In order to understand the reality on the ground, the Digital Impact Alliance has produced three mini-briefs based on initiatives in mostly developing countries that seek to reach and provide highly localized digital products and services for digitally marginalized populations through a human-centered approach to data governance. These briefs cover:

  • Local language projects and programs designed to make data-driven services available to people who don’t speak or write the seven or eight languages that currently dominate the digital ecosystem
  • Services designed to provide voice and access to populations often unaddressed by traditional government digital services, including communities as varied as small fishers in Mexico and drug users, sex workers, and incarcerated people in Moldova
  • Data sharing models centered on providing value from data to people and communities that create the data or who the data is about, rather than to companies or entities that gather or capture this data

This is only a subset of the dimensions of human-centered data governance, but a few trends common to many of the examples above may be broadly applicable.

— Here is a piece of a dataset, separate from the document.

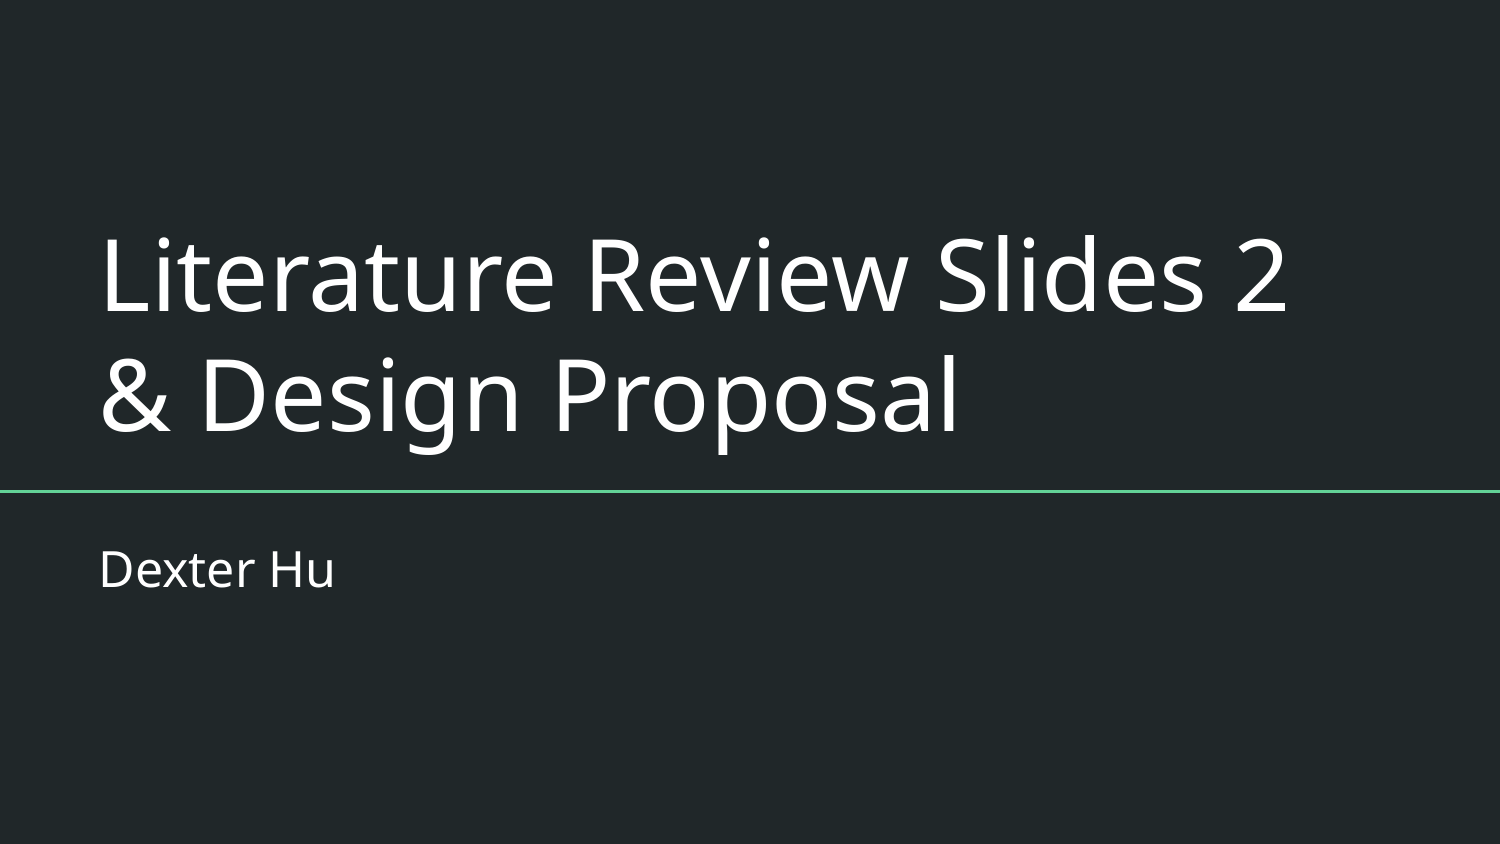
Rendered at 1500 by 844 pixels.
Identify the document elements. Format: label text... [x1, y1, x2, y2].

subtitle Dexter Hu [83, 522, 1417, 626]
title Literature Review Slides 2 & Design Proposal [83, 206, 1417, 467]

  • Oftentimes, developing countries are more advanced in the field of human-centered data governance than developed countries. There are many examples of developing countries taking the lead in aspects of data governance that are most relevant to them and developing policy ideas that may be relevant to advanced economies as well.
  • Some policy ideas, such as data collaboratives or data trusts, that had been initially conceptualized in the Global North are being refined and reshaped to reflect the conditions in certain developing countries. This provides an interesting interplay between ideas from the Global North and the realities in the Global South.
  • One key factor is the vital role that many community organizations, most of which pre-date the advent of digital services in their midst, can play in increasing access to and trust in data-driven products and services deployed at local levels.
Download the first Spotlight: Speaking in Tongues

Key takeaways from the series

  1. Data is an abstract term for the average citizen. People, rather than data, must be at the center of data governance policies.
  2. Placing people at the center of data governance means developing public digital products and services that:
    1. Speak and provide information in the language of the people they serve and understand local nuances
    2. Include everyone, especially populations marginalized by traditional service delivery models
    3. Visibly incorporate data sharing and access business models and operational processes that put human participants at the center
    4. Represent the social, community, and ethical norms of the local population rather than ahistorical or non-contextual global practices
    5. Recognize social, technical, economic, and power asymmetries that better data alone cannot resolve and provide benefits without harming the population in explicit or tacit ways
  3. Human-centered data governance policies and practices are evolving unequally around the world. However, there’s a growing pool of initiatives in developing countries rooted in their specific local contexts that can serve as useful examples and inspiration for other governments.
  4. Local community organizations often play an outsized role in connecting people safely and effectively with public data initiatives. Governments must develop engagement models to take advantage of social trust networks developed by established communities.